### 課題
フランスの市役所を写真で巡る文章を、最後の文「まずは筆者の住むフランス北部から。」の後から書き継いでください。

### 本文の一部
********************
フランスには約3万5000の自治体(市町村)が存在します。つまり、おおむね同じ数の市役所と市長さんが存在するわけです。日本の市町村の数が1700強であることを考えると、ちょっと想像しがたい多さですね。
このフランスの市役所には、写真に撮りたくなるような素敵な建物が多いのをご存じでしょうか。町の中心の広場に面する歴史ある建築物が用いられていたり、市民の憩いの場となる公園に囲まれていたりで、観光客にとっても魅力的なことが少なくないのです。
ということで、今日は写真でフランスの市役所巡りをしてみましょう。
目次
カレ(人口:約6万7,000人)
<カレの市役所と鐘楼 ©Kanmuri Yuki>
まずは筆者の住むフランス北部から。
********************
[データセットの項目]
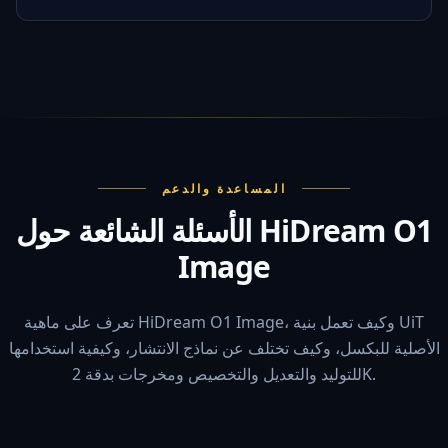
المساعدة والدعم
الأسئلة الشائعة حول HiDream O1
Image
تعرف على ماهية HiDream O1 Image، وكيف تعمل بنية UiT
الأصلية للبكسل، وكيف تختلف عن نماذج الانتشار، وكيفية استخدامها
للتوليد والتعديل والتخصيص ومخرجات بدقة 2K.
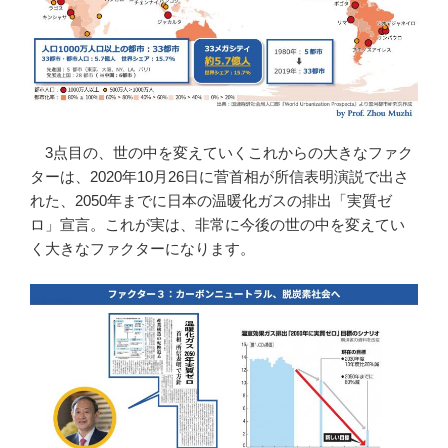
3点目の、世の中を変えていくこれからの大きなファク
ターは、2020年10月26日に菅首相が所信表明演説で出さ
れた、2050年までに日本の温暖化ガスの排出「実質ゼ
ロ」宣言。これが実は、非常に今後の世の中を変えてい
く大きなファクターになります。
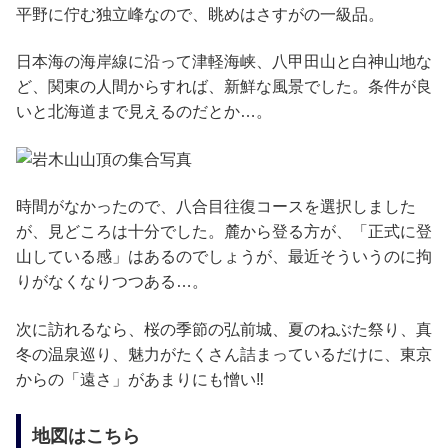
平野に佇む独立峰なので、眺めはさすがの一級品。
日本海の海岸線に沿って津軽海峡、八甲田山と白神山地な
ど、関東の人間からすれば、新鮮な風景でした。条件が良
いと北海道まで見えるのだとか…。
時間がなかったので、八合目往復コースを選択しました
が、見どころは十分でした。麓から登る方が、「正式に登
山している感」はあるのでしょうが、最近そういうのに拘
りがなくなりつつある…。
次に訪れるなら、桜の季節の弘前城、夏のねぶた祭り、真
冬の温泉巡り、魅力がたくさん詰まっているだけに、東京
からの「遠さ」があまりにも憎い‼️
地図はこちら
********************
### 課題への回答
この辺りは、赤レンガ建築が多く市役所も例外ではありません。例えば、こちらは港町カレの市役所です。高い塔はベフロワと呼ばれる大きな鐘楼で、カリヨンや鐘が置かれ、時計台の役目も果たしたりします。ベフロワもこの辺りに特徴的な建築物で、フランスのフランドル地方(ベルギーと国境を接するあたり)の鐘楼23は、ベルギーの鐘楼33とともにユネスコの世界遺産に指定されています。こちらのカレの鐘楼もそのひとつです。
<ロダン作「カレーの市民」©Kanmuri Yuki>
カレの市役所のもう1つの見どころは、ロダンの彫刻「カレーの市民」でしょう。14世紀の百年戦争の時の逸話を元に制作されたもので、全世界に12台存在しますが、カレー市役所前に置かれているのは一番最初に鋳造されたものです。
コミーヌ(約1万2,000人)
<コミーヌの市役所と鐘楼 ©Kanmuri Yuki>
橋を渡ればそこはベルギーという国境の町コミーヌの市役所にも、世界遺産の指定を受けた鐘楼が備わっています。コミーヌには12世紀から鐘楼が築かれていましたが、火災や戦災で何度も焼け落ち、今ある形になったのは1623年のことです。その後、第一次世界大戦時にドイツ軍により再び破壊されましたが、1924年全く同じ形に再建され今に至っています。赤レンガと玉ねぎ型の塔、なかなかのインパクトですね。
アルマンティエール(人口:約2万5,000人)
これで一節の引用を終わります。